Please continue the passage on carpal tunnel syndrome, starting right after its last line.
======== Page excerpt
What is Carpal Tunnel Syndrome?

CTS is the most common condition affecting the hand in the western world. It affects 10% of the working and non-working population. CTS is caused by compression of the median nerve at the wrist. Compression of a nerve causes decreased blood flow, which reduces nutrient and oxygen supply to the nerve, causing disturbances in nerve conduction.

The carpal tunnel is a channel formed by bone and a tough ligamentous structure (transverse ligament) at the wrist at the heel of the hand. Through this rigid tunnel passes nine tendons that bend the fingers, connective tissue, arteries, veins, and the median nerve. The median nerve gives sensation and muscle control to the palm side of the thumb, index finger, middle finger and one half of the ring finger. The median nerve activates the small muscles of the thumb to oppose the thumb to the other fingers.

When swelling develops in the carpal tunnel or when the carpal tunnel becomes compressed, pressure is placed on the median nerve which leads to pain, numbness and pins and needles mostly at night, causing waking. If compression on the nerve is prolonged symptoms can progress to include numbness during the day, muscle wasting causing loss of function such as clumsiness and weakness of grip and pinch that may be irreversible

The 3 major predisposing factors to the development of CTS are being female, middle aged and obese. Others include:

  • Systemic disorders – diabetes, rheumatoid arthritis, hypothyroidism.
  • Tenosynovitis – thickening of the synovium (covering of the tendons) caused by overuse/ friction of the tendons. Common in those with Rheumatoid Arthritis.
================
======== Listed entries
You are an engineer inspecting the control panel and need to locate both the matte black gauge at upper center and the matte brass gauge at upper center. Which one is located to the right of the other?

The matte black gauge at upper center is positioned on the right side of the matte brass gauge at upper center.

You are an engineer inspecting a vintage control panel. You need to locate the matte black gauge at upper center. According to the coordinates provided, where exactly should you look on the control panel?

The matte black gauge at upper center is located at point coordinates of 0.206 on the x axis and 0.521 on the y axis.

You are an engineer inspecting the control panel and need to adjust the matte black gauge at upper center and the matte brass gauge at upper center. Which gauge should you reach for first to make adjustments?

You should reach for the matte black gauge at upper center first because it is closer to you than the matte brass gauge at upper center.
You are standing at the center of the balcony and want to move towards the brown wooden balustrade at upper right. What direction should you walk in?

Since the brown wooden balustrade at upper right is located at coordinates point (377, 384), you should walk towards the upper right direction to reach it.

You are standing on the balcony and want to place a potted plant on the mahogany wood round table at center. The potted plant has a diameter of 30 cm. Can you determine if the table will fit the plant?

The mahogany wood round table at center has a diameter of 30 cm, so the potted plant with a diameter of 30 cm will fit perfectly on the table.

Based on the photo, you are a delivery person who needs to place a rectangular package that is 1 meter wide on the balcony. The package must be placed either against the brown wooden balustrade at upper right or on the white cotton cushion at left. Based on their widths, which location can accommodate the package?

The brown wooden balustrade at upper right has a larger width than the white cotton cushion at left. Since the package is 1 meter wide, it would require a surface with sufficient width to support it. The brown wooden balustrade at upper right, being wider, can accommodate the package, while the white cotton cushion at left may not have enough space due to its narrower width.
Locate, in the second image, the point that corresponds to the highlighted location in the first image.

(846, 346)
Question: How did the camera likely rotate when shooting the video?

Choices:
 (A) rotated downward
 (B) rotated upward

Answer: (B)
================
• _Answer for the task_
  • Odema – increased fluid within the carpal tunnel, e.g. pregnancy, tissue injury.
  • Fractures, dislocation of the wrist – displaced bones disrupt the carpal tunnel.
  • Abnormal structure protruding into the carpal tunnel – ganglion, bony spur, abnormal muscle belly, displaced fracture.

Management of Carpal Tunnel Syndrome

The goal is to decrease pressure on the median nerve. If diagnosed early, can prevent permanent damage over time.

  • Wrist Splint: Decrease compressive wrist positions
  • Anti inflammatory medication
  • Activity modification: If repetition is unavoidable, keep the wrist in a neutral position when hands are in motion. Discontinue activity if it causes pain.
  • Cortisone Injection or iontophoresis
  • Neck assessment: Your therapist will refer you to a Physiotherapist for a Cervical Spine assessment if there is concern of compression at a higher level.
  • Surgical referral: Your therapist will advise you if your symptoms require referral to a Plastic Surgeon.
  • Avoid high salt intake as causes water retention, and Smoking which reduces blood flow.